Skip to content

URL Filter

Advanced URL detection and filtering guardrail that prevents access to unauthorized domains. Uses comprehensive regex patterns and robust URL parsing to detect various URL formats, validates them against security policies, and filters based on a configurable allow list.

Key Security Features:

  • Prevents credential injection attacks (user:pass@domain)
  • Blocks typosquatting and look-alike domains
  • Restricts dangerous schemes (javascript:, data:)
  • Supports IP addresses and CIDR ranges
  • Configurable subdomain matching

Configuration

{
    "name": "URL Filter",
    "config": {
        "url_allow_list": ["example.com", "192.168.1.100", "https://api.service.com/v1"],
        "allowed_schemes": ["https"],
        "block_userinfo": true,
        "allow_subdomains": false
    }
}

Parameters

  • url_allow_list (optional): List of allowed domains, IP addresses, CIDR ranges, or full URLs.

PARTS OF THE EXERCISE:
[A] According to the URL Filter text, which two dangerous schemes does the guardrail restrict?
[B] Extend the URL Filter text, picking up right after its last line.
The material after this point is separate from the URL Filter text.

SUPPLIED RECORDS:
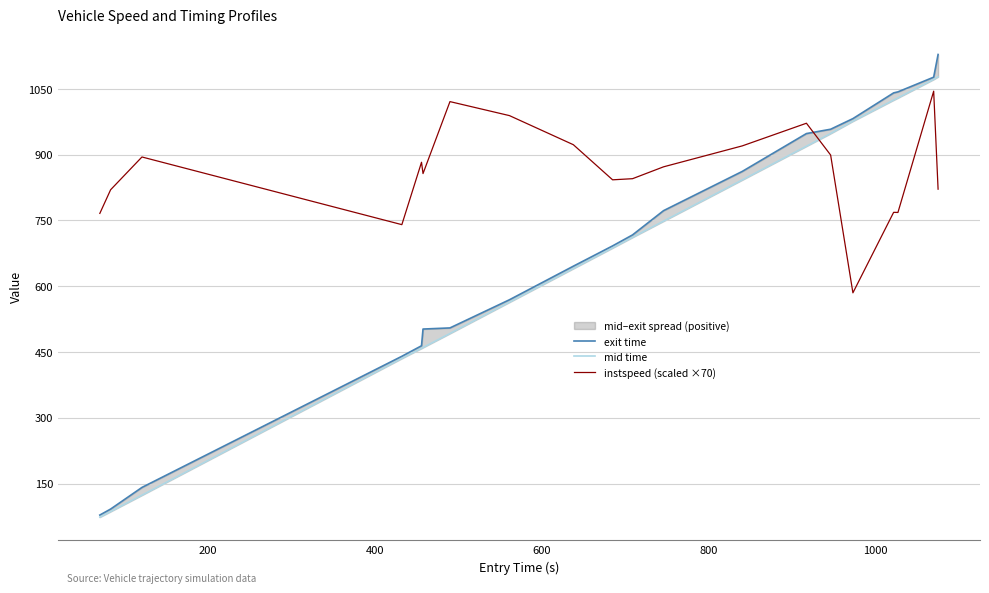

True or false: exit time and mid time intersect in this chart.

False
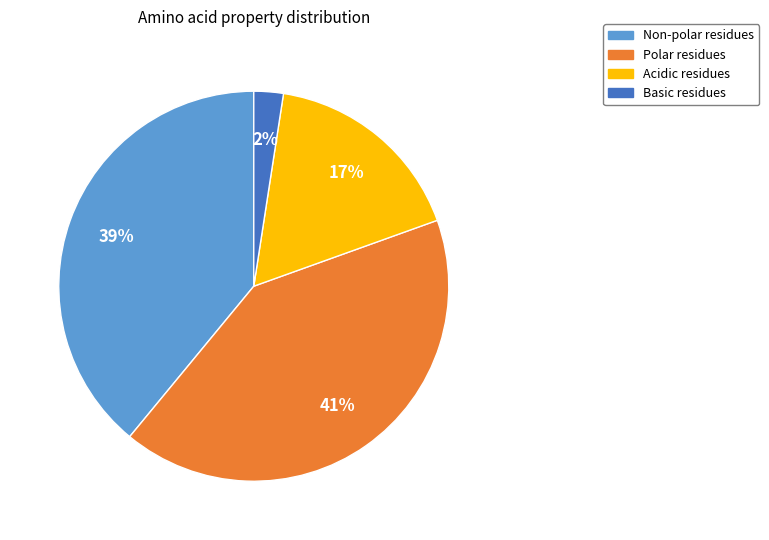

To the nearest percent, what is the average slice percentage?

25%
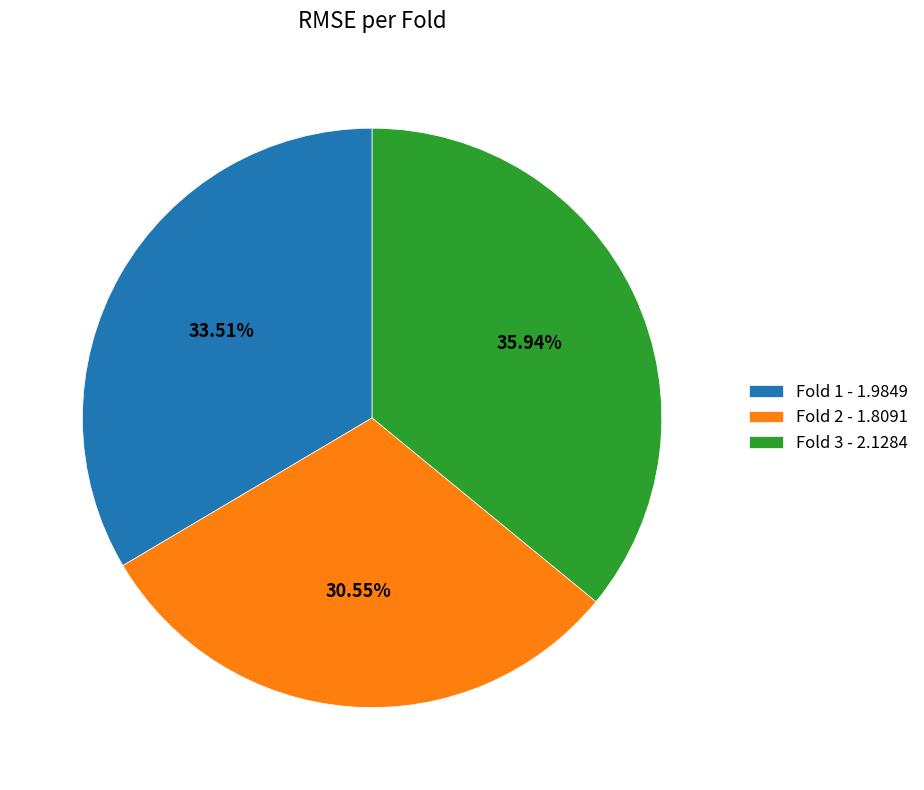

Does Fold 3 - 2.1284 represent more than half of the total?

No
--
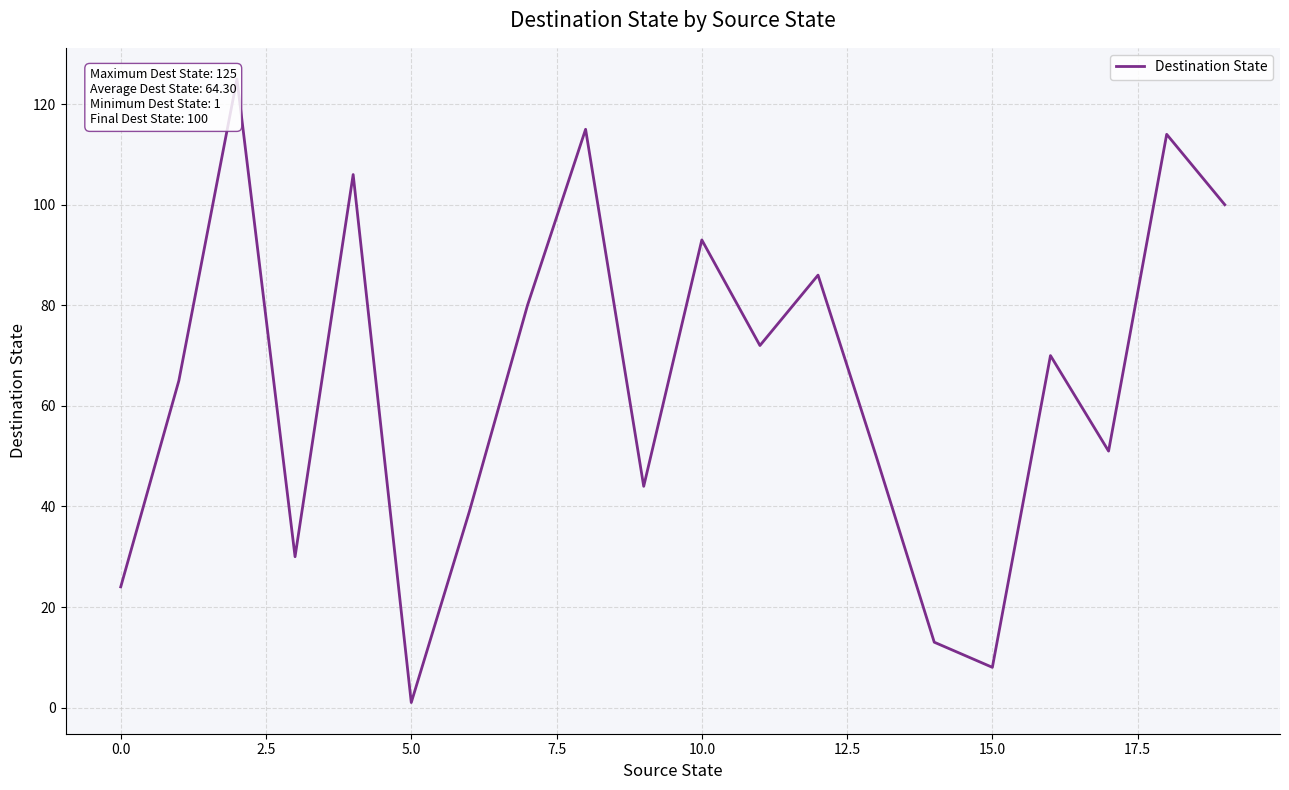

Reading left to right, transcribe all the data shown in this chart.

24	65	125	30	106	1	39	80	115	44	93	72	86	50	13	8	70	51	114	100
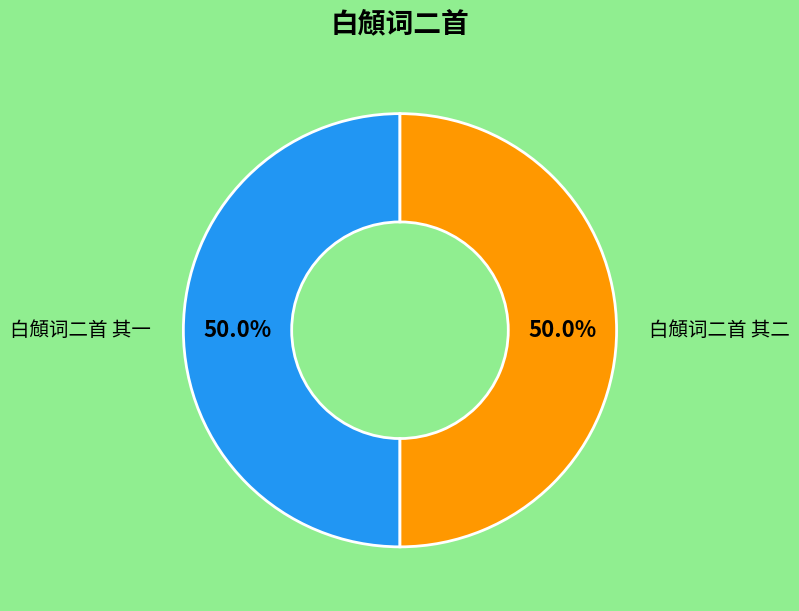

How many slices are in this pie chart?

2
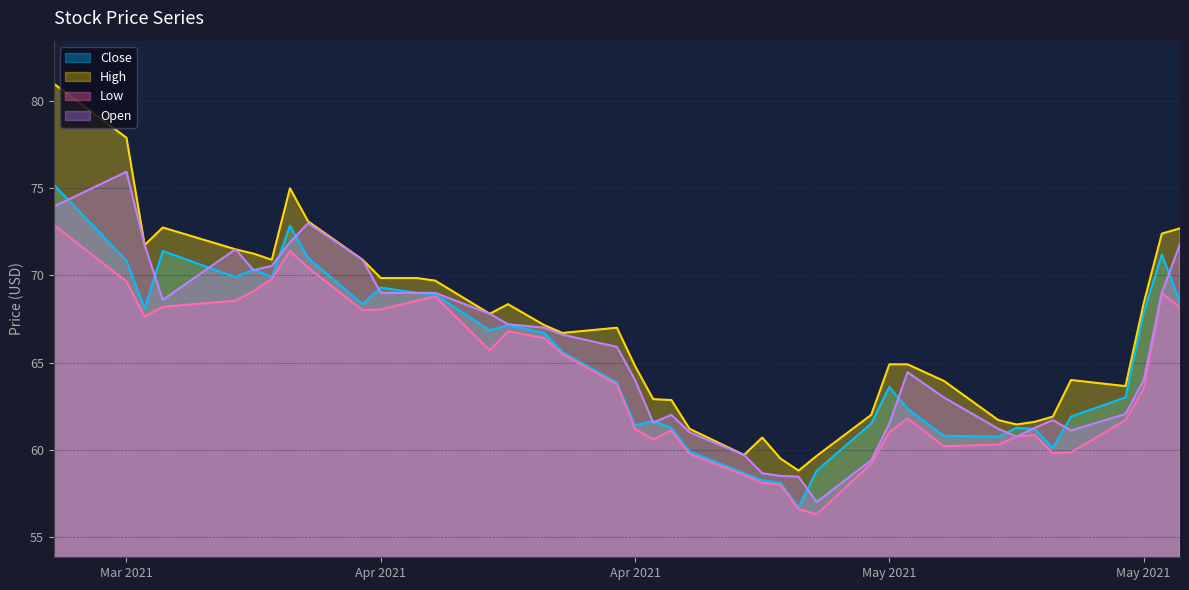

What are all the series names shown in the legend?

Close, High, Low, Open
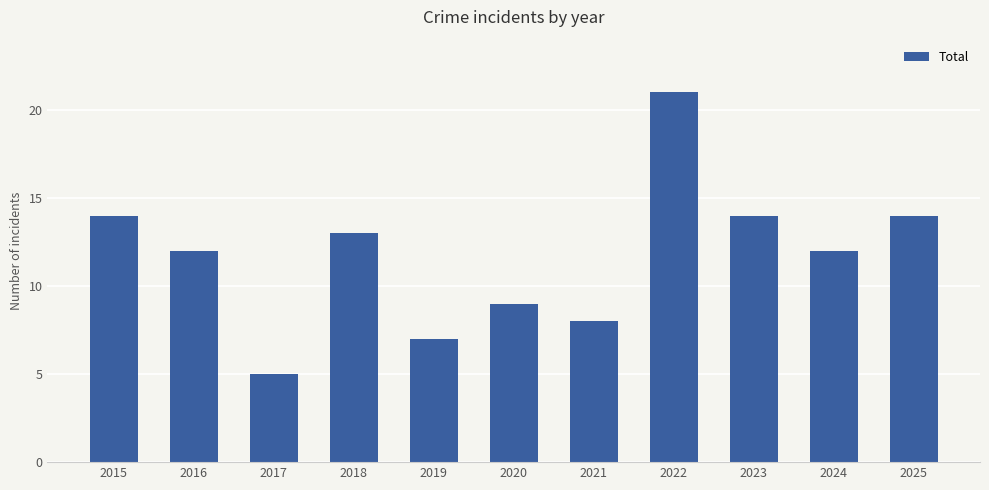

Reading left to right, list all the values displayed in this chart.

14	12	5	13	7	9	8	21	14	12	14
...
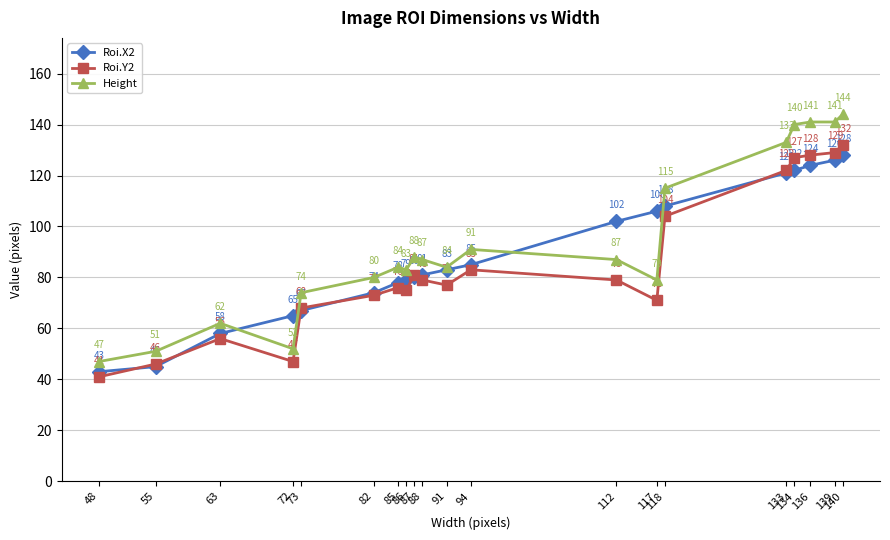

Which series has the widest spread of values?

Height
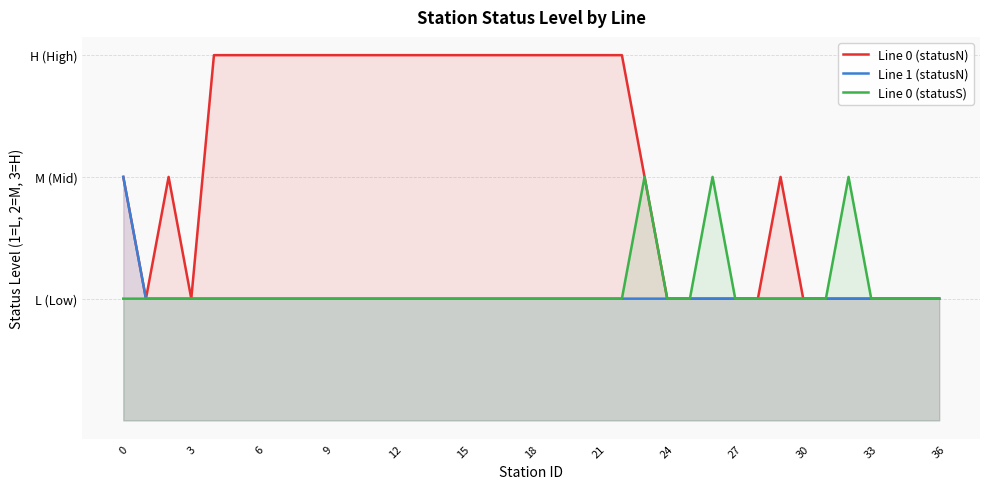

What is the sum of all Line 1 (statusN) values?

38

RESULTS:
[A] javascript: and data:

[B]
    • Default: [] (blocks all URLs)
  • allowed_schemes (optional): Set of allowed URL schemes/protocols.

    • Default: ["https"] (HTTPS-only for security)
  • block_userinfo (optional): Whether to block URLs containing userinfo (user:pass@domain) to prevent credential injection attacks.

    • true (default): Blocks URLs containing userinfo
    • false: Allows URLs containing userinfo
  • allow_subdomains (optional): Whether to allow subdomains of allowed domains.

    • false (default): Only exact domain matches (e.g., example.com allows example.com and www.example.com)
    • true: Allows subdomains (e.g., example.com allows api.example.com)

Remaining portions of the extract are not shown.